You do not need a public Zapier integration in the App Directory to use this White Label embedded workflows path.

What you need

  • A user access token (from token exchange), used as Authorization: Bearer on Workflow API requests.
  • A strategy to create or reuse connections (authentications) via Connect when a step requires a linked account (Connection flow, Selecting an authentication).
  • Your UI or server flow to walk apps → actions → inputs → outputs/mapping → create Zap, using the guides below.

High-level flow

  1. Token exchange — exchange the partner JWT for a user access token (Token exchange).
  2. Discover appsGET /v2/apps for pickers and search (Retrieving apps).
  3. Select actionsGET /v2/actions per app (READ triggers, WRITE actions, etc.) (Selecting an action).
  4. ConnectionsGET /v2/authentications; route users through Connect when adding or reconnecting accounts (Connection flow).
  5. Configure inputsPOST /v2/actions/{action_id}/inputs; use .../inputs/{input_id}/choices for SELECT fields; refetch when fields invalidate or depend on other fields (Fields and fieldsets).
  6. Map between stepsPOST /v2/actions/{action_id}/outputs; use {{field_id}} for two-step Zaps or {{alias.field_id}} with explicit step aliases when you have more than two steps (How to build a workflow).
  7. Optional filters — add Filter by Zapier steps (action_type=FILTER) per Filter actions.
  8. Create the ZapPOST /v2/zaps with scope zap:write (Create a Zap, How to build a workflow).
  9. Test steps (recommended)POST /v2/actions/{action_id}/test (Testing a workflow).
  10. OperateGET /v2/zaps with filters/expand as needed; use links.html_editor when you want a handoff to the Zapier editor (Retrieving a list of Zaps).

Create and manage Zaps

End-to-end construction (actions, authentications, inputs, output mapping, aliases, multi-step examples) is documented in How to build a workflow. Use that guide as the canonical walkthrough; this page wires it to White Label auth and sibling use cases. Create example shape (see API reference for full schema and expand):
POST https://api.zapier.com/v2/zaps
Authorization: Bearer YOUR_ACCESS_TOKEN
Content-Type: application/json

{
  "data": {
    "enabled": true,
    "title": "My embedded workflow",
    "steps": [
      {
        "action": "core:TRIGGER_ACTION_ID",
        "authentication": "AUTH_ID",
        "inputs": { }
      },
      {
        "action": "core:ACTION_ACTION_ID",
        "authentication": "AUTH_ID",
        "inputs": { "field": "{{previous_step_output_id}}" }
      }
    ]
  }
}
After creation, the response may omit per-step inputs even when you sent them; that is expected (How to build a workflow).

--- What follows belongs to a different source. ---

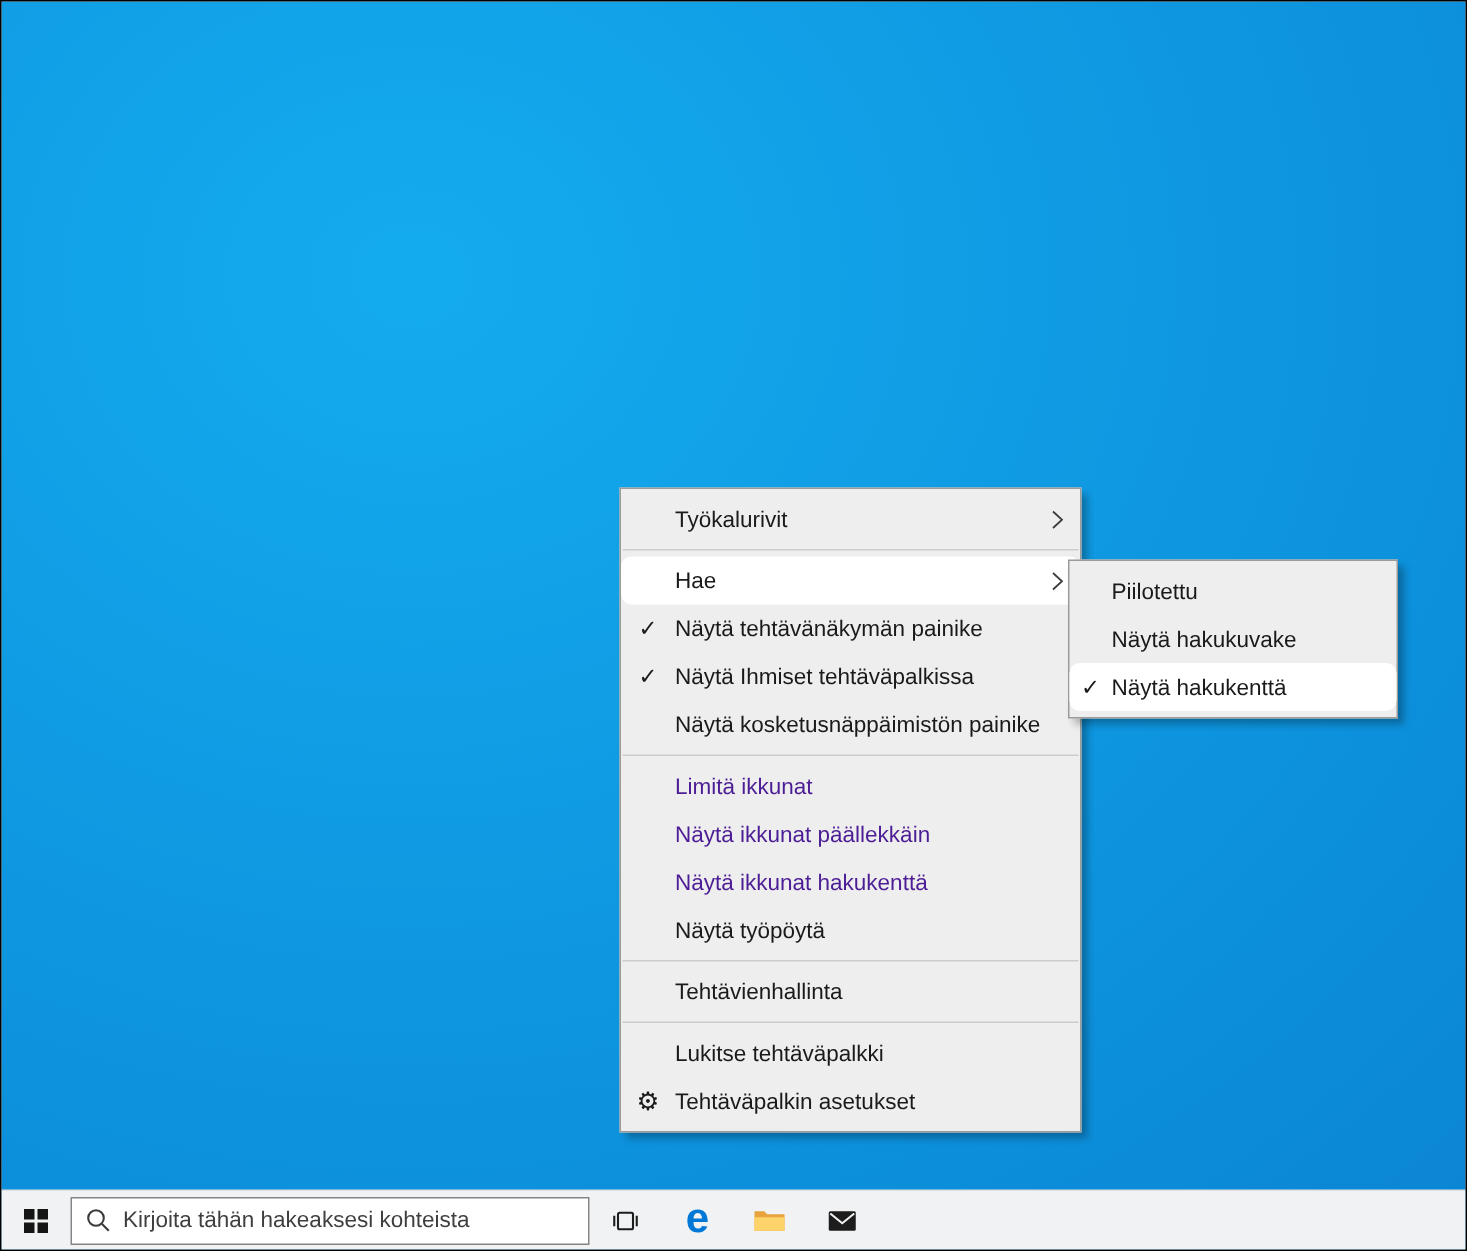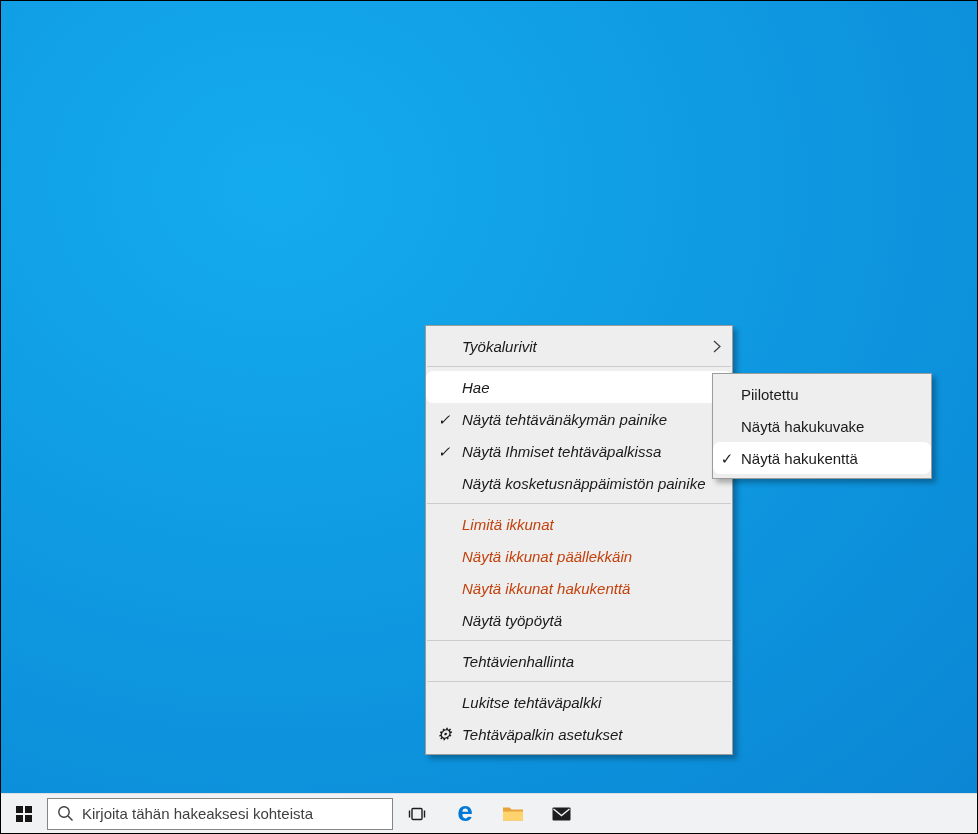"Työkalurivit" .context-menu { font-style: italic -> none; left: 424px -> 412px }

What Zapier runs vs what you own

AreaZapierYour product
ExecutionSchedules/runs triggers, actions, filters, searchesDrives configuration via API; no per-step runtime polling required
Third-party credentialsStores and refreshes connectionsSurfaces Connect; refreshes authentication lists after connect
Workflow recordPersists the Zap (steps, mapping, enabled state)Your setup UX, templates, and lifecycle (draft/publish)

Limits and best practices

  • Steps — maximum 25 per Zap; use snake_case alias on steps when referencing outputs across more than two steps (How to build a workflow).
  • Action identity — prefer stable key for product logic; id is what the API accepts on steps and may change when app implementations change—refresh cached metadata when building UIs.
  • Zap listing scopes — which Zaps appear in GET /v2/zaps depends on granted scopes (for example zap:all vs default); see Retrieving a list of Zaps.
  • Rate limits — Workflow API requests are rate limited (Rate limiting).

Security notes

  • Keep client_secret, user access tokens, and connect tokens on the server.
  • Validate state on OAuth callbacks where used.
  • Prefer short-lived partner JWTs and rotate signing keys with JWKS.